▶ **Page excerpt**
━━━━━━━━━━

The Cincinnati investigators focused their research on Greater Cincinnati / Northern Kentucky, an area in which the population is representative of the United States population in terms of age, economic status, and proportion of African Americans. In the current volume of Stroke, the investigators report their preliminary data on the total number of strokes that occurred during 6 months in African Americans in the Greater Cincinnati / Northern Kentucky metropolitan area.

The Cincinnati researchers included strokes in individuals who have experienced more than one stroke. Both the Rochester study and the Framingham Study counted only the number of first-time strokes, a traditional method of epidemiological study. Yet, people who suffer strokes frequently experience more than one stroke, and their recurrent strokes are often more disabling and deadly than their first stroke.

Between January 1 and June 30, 1993, Dr. Broderick and his colleagues enrolled 332 African American stroke patients into the study. They found that the overall incidence rates for all first-ever strokes among blacks in the study was 288 per 100,000. This contrasts to an overall rate of only 179 per 100,000 of first-ever strokes in Rochester between 1985 and 1989. This incidence rate in blacks in Greater Cincinnati was 1.6 times greater than the reported incidence rate of stroke among the population of Rochester. The incidence rate for all stroke, including first-time and recurrent, for African Americans in the Cincinnati area during the study period was 411 per 100,000. Extrapolating from these data, the Stroke authors estimate that during 1996 there were 138,100 strokes among blacks and 593,000 strokes among whites and other minority segments of the population, for a total of 731,100 first and recurrent strokes in the United States.

━━━━━━━━━━

▶ **Source data**
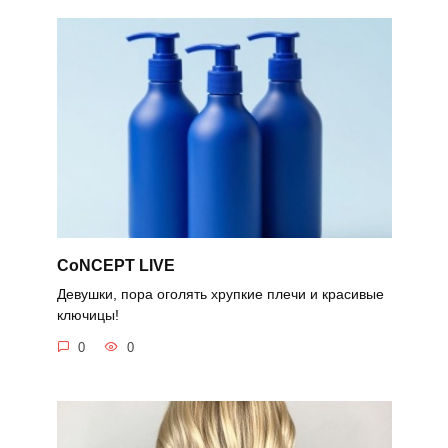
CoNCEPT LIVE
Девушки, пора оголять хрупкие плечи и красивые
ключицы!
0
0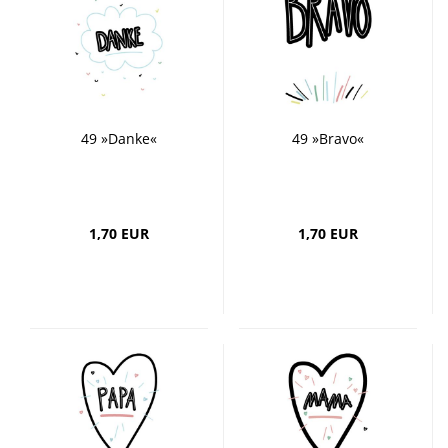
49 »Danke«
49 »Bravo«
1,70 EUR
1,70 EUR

━━━━━━━━━━

▶ **Tasks to perform**
[1] From the passage on stroke rates among African Americans in Greater Cincinnati, copy out the part starting at "The Cincinnati investigators" and ending at "Kentucky metropolitan area.".
[2] Rewrite the paragraph that begins "The Cincinnati researchers included strokes" from the passage on stroke rates among African Americans in Greater Cincinnati in a shorter form, keeping its main facts.
[3] Write the next part of the passage on stroke rates among African Americans in Greater Cincinnati, continuing from its last sentence.

▶ **Answers for this exercise**
[1]
The Cincinnati investigators focused their research on Greater Cincinnati / Northern Kentucky, an area in which the population is representative of the United States population in terms of age, economic status, and proportion of African Americans. In the current volume of Stroke, the investigators report their preliminary data on the total number of strokes that occurred during 6 months in African Americans in the Greater Cincinnati / Northern Kentucky metropolitan area.

[2] The Cincinnati researchers counted strokes in people who had had more than one stroke. The Rochester study and the Framingham Study used the traditional epidemiological method of counting only first-time strokes. Stroke patients, however, frequently have more than one stroke, and the recurrent strokes are often more disabling and deadly than the first.

[3]
"Even this figure might be low because in this part of the study we weren?t counting strokes in African Americans who never came into the hospital," said Dr. Broderick.

The study also points out that current statistics underestimate the burden of stroke among younger African Americans. Although the rate of stroke among those older than 65 is largely similar for both blacks and whites, blacks under the age of 65 in the Greater Cincinnati study experienced two to four times more first strokes compared to whites of the same age in the Rochester study.

"This study points up the critical need for studies of a wide variety of communities in order to determine the true burden of stroke in this country, " said Dr. Broderick. "Especially now with the advances in medical treatment, we must have as much information as possible about how frequently stroke occurs and the causes of stroke in various segments of the population."

Possible explanations for the higher stroke rates in African Americans are a higher prevalence of hypertension and diabetes, higher rates of smoking among the young population, and a lower and more stressful socioeconomic lifestyle, according to the study authors.

A stroke occurs when blood flow to the brain is cut off. In order to lend urgency to the public education message that stroke is a treatable condition, some organizations have been calling stroke a "brain attack." Stroke remains the third leading cause of death in this country after heart disease and cancer, and the leading cause of adult disability.

On February 6, 1998, Dr. Broderick and his colleagues will present their results at a press conference in Orlando at the 23rd International Joint Conference on Stroke and Cerebral Circulation sponsored by the American Heart Association.

The NINDS, one of the National Institutes of Health located in Bethesda, Maryland, is the nation?s leading supporter of research on the brain and nervous system and a lead agency for the Congressionally designated Decade of the Brain.

(1) Broderick, J., Brott, T., Kothari, R., Miller, R., Khoury, J., Pancioli, A., Gebel, J., Mills, D., Minneci, L., and Shukla, R. "The Greater Cincinnati / Northern Kentucky Stroke Study: Preliminary First-Ever and Total Incidence Rates of Stroke Among Blacks." Stroke, Vol. 29, No. 2; February 1998.